Court Lets Stand Ruling On Student Transfers
The U.S. Supreme Court last week declined an invitation from an array of education groups to use a Maryland case to decide whether school districts may voluntarily consider race in making student assignments.
The justices, without comment, let stand a federal appeals court ruling that rejected the Montgomery County, Md., district's race-conscious transfer policy for magnet schools.
The U.S. Court of Appeals for the 4th Circuit, in Richmond, Va., ordered the district to allow a white student to transfer from his neighborhood elementary school, where blacks outnumbered whites, to a mostly white magnet school. The 125,000-student district in suburban Washington had rejected the transfer of 1st grader Jacob Eisenberg in 1998, maintaining that it would contribute to racial isolation at his neighborhood school.

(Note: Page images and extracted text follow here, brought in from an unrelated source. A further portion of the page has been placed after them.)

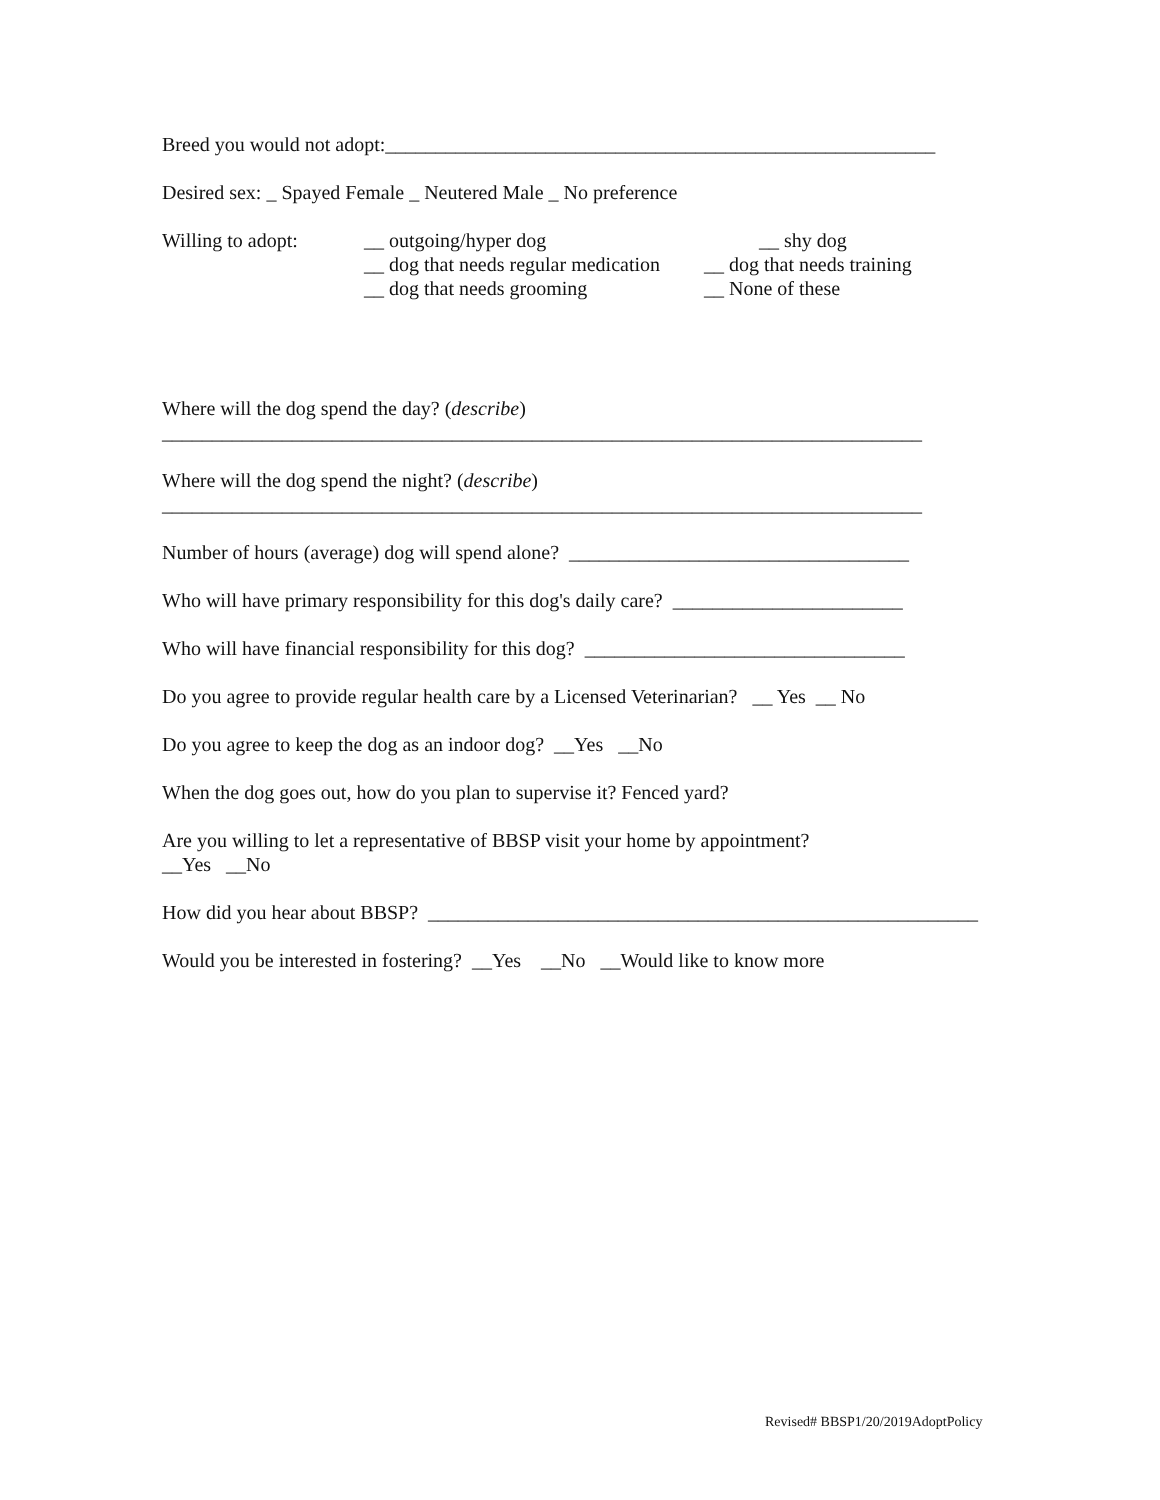Breed you would not adopt:_______________________________________________________
Desired sex: _ Spayed Female _ Neutered Male _ No preference
Willing to adopt:
__ outgoing/hyper dog
__ dog that needs regular medication
__ dog that needs grooming
__ shy dog
__ dog that needs training
__ None of these
Where will the dog spend the day? (describe)
____________________________________________________________________________
Where will the dog spend the night? (describe)
____________________________________________________________________________
Number of hours (average) dog will spend alone? __________________________________
Who will have primary responsibility for this dog's daily care? _______________________
Who will have financial responsibility for this dog? ________________________________
Do you agree to provide regular health care by a Licensed Veterinarian? __ Yes __ No
Do you agree to keep the dog as an indoor dog? __Yes __No
When the dog goes out, how do you plan to supervise it? Fenced yard?
Are you willing to let a representative of BBSP visit your home by appointment?
__Yes __No
How did you hear about BBSP? _______________________________________________________
Would you be interested in fostering? __Yes __No __Would like to know more
Revised# BBSP1/20/2019AdoptPolicy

The appeal in Montgomery County Public Schools v. Eisenberg (Case No. 99-1069) was the first to reach the high court from a wave of recent litigation challenging race-based student-assignment policies in school systems without a history of segregated schools or where court-ordered desegregation orders have been lifted.
The National School Boards Association, joined in a friend-of- the-court brief by 16 other education groups, had urged the justices to accept the case and provide school leaders with guidance "on how they may use race, together with other factors, in granting or denying transfers, or devising overall student-assignment plans, or admitting students to magnet schools or special academies."
The brief made clear that the NSBA and groups such as the American Association of School Administrators favor race-conscious policies to promote diversity and limit racial isolation public schools.
"Diversity in K- 12 schools serves the purposes of promoting citizenship and harmony among people of different backgrounds and experiences," the groups told the high court.
The Montgomery County case began when Jacob Eisenberg's parents applied to transfer their son from Glen Haven Elementary School to Rosemary Hills Elementary School, which had a mathematics and science magnet program.
In rejecting the request, the school district noted that white enrollment at Glen Haven had dropped from 39 percent in 1994- 95 to 24 percent in 1997-98. Black enrollment at the school, meanwhile, had risen to 41 percent.
The boy's parents sued, alleging a violation of the 14th Amendment's guarantee of equal protection of the law. They lost in federal district court, but the 4th Circuit court ruled in their favor in October. Nevertheless, Jacob has attended his neighborhood school since the fall of 1998.
Ruling unanimously, the three-judge appellate panel found that the district's transfer policy was a form of "racial balancing" that must be analyzed under the strictest legal test.
The judges declined to decide whether the promotion of diversity was a compelling governmental interest that would allow the policy to be upheld. The district's policy was not narrowly tailored to such a goal even if it were a compelling interest, the judges ruled.
"Added to the racial balancing is the fact that Jacob's transfer request was refused because of his race," the appellate panel said. "Such race- based governmental actions are presumed to be invalid and are subject to strict scrutiny. Nothing in this record overcomes that presumption."
In its appeal to the Supreme Court, the Montgomery County district argued that educators should be given greater leeway to assign students with racial diversity in mind.
The willingness of the county school board to ask the Supreme Court to review the issue was notable because several months earlier, the Boston school board chose not to appeal a court ruling that barred the consideration of race in admissions to the prestigious Boston Latin School.
The Boston board said it was heeding the advice of civil rights advocates who feared the conservative majority on the Supreme Court would use the case to prohibit race-conscious student assignments nationwide. ("Boston Declines an Appeal of Ruling on Admissions Policy," Feb. 10, 1999.)
The court's majority has been highly skeptical of government classifications based on race, and many legal experts believe it is only a matter of time before it addresses the issue in education. In its 1997-98 term, the high court was scheduled to consider a case involving the Piscataway, N.J., district's decision to lay off a white teacher over a black colleague with the same seniority. But the district reached a settlement with the white teacher shortly before the date for oral arguments.
Edwin C. Darden, a senior lawyer with the NSBA, said it remains an unsettled question whether diversity is a valid basis for race-conscious decisions by school districts.
"The message we're trying to send is that there are pure educational benefits to children learning in a diverse educational environment," he said.
But Linda Chavez, the president of the Center for Equal Opportunity, a Washington organization that opposes affirmative action and other race-conscious policies, said no child should be refused a place in public school based on race.
"Touchy-feely mantras of diversity and insulting claims that minorities can't learn as well unless they sit next to whites cannot justify discrimination," she said.
Similar cases are in the legal pipeline. Pending at the high court is an appeal from the Arlington County, Va., school district of another 4th Circuit ruling that barred consideration of race in admissions to a magnet school. The justices could decide later this spring whether to accept that appeal.